Extracted records:
##########

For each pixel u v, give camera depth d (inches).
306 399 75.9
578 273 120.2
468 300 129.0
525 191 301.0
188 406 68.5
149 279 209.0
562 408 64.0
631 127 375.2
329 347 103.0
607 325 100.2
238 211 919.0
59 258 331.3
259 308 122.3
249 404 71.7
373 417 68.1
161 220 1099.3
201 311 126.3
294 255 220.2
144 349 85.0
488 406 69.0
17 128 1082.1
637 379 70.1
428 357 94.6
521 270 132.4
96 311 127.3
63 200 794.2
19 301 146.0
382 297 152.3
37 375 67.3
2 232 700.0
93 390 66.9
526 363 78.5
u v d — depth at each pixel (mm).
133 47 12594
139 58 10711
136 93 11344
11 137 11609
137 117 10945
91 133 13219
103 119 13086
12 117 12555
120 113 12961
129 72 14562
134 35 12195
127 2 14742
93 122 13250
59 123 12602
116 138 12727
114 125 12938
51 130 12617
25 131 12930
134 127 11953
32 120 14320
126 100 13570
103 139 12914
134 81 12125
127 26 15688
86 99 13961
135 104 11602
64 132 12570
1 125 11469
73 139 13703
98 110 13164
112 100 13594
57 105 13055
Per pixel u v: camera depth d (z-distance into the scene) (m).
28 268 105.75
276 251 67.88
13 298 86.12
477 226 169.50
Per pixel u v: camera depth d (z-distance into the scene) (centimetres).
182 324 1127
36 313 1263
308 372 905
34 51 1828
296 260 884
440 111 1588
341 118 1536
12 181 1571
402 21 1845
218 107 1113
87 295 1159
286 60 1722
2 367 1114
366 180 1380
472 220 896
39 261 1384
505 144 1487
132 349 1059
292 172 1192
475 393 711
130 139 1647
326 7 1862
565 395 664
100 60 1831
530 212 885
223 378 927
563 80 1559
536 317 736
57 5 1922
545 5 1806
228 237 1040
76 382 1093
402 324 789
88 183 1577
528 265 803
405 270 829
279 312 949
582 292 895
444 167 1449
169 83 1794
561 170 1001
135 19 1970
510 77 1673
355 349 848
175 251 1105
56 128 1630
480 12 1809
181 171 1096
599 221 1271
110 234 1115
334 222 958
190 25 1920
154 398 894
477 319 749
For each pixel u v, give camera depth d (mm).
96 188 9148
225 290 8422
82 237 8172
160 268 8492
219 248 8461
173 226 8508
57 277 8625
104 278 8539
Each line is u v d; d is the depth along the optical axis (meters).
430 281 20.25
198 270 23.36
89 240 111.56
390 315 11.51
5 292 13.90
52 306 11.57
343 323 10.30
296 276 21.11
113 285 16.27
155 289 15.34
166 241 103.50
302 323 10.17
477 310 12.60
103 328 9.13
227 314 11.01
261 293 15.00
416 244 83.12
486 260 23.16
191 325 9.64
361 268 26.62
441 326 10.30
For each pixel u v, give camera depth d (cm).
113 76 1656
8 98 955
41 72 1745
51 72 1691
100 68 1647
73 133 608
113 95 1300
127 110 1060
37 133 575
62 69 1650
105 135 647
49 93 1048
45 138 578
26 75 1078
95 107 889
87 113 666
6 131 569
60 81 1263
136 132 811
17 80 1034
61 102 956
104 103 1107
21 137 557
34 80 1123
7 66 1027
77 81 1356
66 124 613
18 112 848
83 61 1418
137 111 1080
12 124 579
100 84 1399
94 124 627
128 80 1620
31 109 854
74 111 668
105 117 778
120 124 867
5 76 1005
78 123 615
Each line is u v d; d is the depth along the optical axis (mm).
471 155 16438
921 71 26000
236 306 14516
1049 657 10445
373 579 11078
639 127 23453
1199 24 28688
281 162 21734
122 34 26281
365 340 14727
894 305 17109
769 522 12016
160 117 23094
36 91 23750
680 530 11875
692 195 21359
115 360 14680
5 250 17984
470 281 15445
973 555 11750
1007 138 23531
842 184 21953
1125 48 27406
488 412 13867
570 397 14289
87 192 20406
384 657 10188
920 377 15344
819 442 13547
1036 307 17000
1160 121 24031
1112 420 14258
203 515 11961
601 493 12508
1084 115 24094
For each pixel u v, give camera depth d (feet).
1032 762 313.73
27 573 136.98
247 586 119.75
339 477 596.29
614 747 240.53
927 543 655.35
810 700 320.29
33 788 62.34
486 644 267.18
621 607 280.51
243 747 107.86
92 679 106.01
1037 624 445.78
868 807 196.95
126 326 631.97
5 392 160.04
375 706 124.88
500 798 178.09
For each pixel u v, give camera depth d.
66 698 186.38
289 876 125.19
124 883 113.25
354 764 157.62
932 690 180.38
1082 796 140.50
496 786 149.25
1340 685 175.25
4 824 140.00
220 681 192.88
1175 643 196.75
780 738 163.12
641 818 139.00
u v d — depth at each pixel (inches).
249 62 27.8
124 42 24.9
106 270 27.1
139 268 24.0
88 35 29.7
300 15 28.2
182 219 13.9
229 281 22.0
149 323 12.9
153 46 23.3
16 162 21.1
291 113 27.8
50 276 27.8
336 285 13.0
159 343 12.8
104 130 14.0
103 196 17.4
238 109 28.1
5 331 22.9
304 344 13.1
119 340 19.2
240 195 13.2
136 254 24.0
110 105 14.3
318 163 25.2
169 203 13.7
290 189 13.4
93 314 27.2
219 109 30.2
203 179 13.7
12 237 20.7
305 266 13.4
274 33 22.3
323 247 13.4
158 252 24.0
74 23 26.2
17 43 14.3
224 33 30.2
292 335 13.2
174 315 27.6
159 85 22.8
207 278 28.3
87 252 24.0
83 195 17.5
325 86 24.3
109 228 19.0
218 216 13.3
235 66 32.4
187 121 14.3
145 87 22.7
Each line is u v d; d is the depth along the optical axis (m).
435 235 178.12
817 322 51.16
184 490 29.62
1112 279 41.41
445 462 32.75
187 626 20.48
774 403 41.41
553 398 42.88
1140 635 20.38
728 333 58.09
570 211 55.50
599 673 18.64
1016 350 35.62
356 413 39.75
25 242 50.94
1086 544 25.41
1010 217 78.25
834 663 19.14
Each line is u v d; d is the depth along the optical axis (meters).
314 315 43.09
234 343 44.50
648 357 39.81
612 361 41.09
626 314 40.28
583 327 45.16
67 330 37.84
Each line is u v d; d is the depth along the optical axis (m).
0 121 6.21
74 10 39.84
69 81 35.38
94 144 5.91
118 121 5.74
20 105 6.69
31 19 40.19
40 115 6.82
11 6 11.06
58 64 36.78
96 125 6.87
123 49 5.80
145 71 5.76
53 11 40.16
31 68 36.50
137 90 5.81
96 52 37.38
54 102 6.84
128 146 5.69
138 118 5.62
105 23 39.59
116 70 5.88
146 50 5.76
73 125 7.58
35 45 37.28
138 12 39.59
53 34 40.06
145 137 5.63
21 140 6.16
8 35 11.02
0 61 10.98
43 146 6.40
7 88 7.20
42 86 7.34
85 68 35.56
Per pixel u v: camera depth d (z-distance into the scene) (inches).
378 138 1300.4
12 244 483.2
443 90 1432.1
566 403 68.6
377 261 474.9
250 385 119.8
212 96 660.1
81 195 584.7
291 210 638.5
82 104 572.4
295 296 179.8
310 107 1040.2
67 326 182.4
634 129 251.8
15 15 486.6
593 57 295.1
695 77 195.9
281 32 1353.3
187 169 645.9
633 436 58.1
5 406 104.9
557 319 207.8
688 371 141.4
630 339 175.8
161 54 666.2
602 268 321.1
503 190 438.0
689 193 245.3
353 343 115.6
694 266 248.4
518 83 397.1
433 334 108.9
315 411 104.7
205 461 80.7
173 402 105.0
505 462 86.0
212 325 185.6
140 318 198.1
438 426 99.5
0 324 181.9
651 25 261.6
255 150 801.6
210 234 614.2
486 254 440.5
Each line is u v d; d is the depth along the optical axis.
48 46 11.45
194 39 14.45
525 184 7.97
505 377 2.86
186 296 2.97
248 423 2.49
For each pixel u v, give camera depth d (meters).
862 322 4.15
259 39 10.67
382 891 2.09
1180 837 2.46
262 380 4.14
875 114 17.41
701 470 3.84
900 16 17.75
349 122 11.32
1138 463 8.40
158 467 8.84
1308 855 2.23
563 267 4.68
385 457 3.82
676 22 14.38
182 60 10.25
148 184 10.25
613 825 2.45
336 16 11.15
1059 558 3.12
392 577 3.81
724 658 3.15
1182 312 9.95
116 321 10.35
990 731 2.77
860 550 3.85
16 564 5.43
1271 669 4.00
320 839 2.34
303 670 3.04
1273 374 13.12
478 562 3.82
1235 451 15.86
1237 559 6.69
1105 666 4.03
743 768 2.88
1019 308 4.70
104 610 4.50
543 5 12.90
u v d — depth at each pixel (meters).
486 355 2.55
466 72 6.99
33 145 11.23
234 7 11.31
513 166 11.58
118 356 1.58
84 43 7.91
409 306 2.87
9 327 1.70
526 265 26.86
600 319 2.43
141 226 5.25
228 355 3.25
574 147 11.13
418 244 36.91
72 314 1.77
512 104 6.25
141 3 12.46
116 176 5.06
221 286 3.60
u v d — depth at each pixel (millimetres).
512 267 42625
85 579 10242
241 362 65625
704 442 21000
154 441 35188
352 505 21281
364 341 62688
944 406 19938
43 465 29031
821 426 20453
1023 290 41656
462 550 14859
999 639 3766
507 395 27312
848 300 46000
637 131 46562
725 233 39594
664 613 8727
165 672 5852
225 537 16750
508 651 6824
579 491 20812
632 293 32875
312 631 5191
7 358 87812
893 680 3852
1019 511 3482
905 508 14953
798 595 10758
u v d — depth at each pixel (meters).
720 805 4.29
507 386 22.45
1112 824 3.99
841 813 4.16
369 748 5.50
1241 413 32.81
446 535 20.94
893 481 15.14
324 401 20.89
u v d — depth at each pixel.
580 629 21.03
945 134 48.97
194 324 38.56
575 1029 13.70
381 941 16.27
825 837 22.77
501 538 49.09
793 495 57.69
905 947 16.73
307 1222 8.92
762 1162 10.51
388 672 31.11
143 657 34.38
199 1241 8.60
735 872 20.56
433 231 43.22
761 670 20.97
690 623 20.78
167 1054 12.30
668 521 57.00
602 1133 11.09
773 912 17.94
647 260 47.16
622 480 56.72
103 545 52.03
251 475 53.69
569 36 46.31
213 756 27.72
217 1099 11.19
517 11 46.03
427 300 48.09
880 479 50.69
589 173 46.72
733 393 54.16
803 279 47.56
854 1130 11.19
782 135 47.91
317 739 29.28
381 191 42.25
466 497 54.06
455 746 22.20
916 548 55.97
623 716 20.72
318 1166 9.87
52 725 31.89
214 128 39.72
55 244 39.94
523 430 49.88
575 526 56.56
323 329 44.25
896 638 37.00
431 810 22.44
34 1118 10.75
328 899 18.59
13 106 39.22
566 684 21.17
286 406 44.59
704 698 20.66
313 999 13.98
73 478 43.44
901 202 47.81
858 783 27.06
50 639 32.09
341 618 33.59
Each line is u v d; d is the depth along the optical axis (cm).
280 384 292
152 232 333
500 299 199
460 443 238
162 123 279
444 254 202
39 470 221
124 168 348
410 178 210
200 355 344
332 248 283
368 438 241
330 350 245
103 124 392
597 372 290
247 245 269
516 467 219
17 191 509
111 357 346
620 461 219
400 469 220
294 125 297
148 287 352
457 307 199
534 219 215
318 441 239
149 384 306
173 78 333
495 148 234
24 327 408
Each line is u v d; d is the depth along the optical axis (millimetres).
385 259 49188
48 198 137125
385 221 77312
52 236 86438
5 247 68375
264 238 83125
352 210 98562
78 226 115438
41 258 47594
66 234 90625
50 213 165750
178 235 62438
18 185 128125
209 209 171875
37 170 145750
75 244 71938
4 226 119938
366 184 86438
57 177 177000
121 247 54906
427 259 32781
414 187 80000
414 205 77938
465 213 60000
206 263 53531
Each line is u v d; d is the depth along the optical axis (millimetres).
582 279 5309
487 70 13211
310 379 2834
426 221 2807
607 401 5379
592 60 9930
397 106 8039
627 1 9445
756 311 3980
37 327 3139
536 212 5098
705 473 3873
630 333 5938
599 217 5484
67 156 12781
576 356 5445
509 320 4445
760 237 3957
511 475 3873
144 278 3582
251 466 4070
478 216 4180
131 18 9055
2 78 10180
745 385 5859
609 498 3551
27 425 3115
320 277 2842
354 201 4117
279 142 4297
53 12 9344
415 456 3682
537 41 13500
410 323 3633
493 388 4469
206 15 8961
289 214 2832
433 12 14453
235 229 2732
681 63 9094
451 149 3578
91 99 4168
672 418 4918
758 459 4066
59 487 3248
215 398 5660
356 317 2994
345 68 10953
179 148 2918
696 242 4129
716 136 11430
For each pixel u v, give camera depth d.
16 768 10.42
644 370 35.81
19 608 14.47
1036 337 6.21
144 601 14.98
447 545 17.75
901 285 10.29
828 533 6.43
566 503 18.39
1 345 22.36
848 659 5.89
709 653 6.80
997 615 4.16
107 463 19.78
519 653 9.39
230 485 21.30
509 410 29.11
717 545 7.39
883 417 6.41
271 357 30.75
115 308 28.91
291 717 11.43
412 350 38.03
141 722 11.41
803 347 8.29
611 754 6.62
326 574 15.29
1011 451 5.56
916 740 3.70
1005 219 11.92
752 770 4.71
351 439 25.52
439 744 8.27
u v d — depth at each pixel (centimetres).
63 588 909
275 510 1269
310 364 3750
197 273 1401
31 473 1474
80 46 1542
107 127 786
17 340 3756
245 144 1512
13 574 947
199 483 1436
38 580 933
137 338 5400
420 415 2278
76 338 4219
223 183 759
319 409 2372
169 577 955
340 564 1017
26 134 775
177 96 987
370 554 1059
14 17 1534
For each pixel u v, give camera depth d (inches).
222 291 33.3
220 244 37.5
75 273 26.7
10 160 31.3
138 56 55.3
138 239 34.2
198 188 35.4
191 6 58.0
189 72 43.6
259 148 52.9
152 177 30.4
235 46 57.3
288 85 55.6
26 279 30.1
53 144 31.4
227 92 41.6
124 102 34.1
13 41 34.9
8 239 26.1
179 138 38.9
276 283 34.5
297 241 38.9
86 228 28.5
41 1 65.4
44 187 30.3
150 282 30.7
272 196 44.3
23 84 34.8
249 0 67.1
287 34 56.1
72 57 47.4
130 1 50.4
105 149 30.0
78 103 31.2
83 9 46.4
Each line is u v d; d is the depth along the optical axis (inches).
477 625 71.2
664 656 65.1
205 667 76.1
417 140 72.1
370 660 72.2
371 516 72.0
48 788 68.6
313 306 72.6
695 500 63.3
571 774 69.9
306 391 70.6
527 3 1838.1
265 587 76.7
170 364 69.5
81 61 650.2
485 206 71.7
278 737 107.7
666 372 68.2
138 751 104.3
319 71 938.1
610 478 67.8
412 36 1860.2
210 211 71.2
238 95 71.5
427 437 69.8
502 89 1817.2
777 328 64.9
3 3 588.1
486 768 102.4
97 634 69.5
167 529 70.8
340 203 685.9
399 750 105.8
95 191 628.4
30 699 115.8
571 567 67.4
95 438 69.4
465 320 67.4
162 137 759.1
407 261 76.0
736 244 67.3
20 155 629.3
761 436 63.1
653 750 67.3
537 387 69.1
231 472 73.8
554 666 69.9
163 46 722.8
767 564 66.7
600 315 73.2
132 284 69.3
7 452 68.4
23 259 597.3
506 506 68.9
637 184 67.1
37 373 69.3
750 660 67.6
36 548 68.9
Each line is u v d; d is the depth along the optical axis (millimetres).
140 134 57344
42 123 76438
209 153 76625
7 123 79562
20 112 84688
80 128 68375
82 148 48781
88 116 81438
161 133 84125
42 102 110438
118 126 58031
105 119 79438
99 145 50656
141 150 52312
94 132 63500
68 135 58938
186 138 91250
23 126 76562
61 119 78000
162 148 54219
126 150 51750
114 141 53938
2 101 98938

##########

(EXERCISE): Only lines with the word "inches" are wanted, so copy each one from the records.

(THE COMPLETED TASK):
For each pixel u v, give camera depth d (inches).
u v d — depth at each pixel (inches).
Per pixel u v: camera depth d (z-distance into the scene) (inches).
For each pixel u v, give camera depth d (inches).
Each line is u v d; d is the depth along the optical axis (inches).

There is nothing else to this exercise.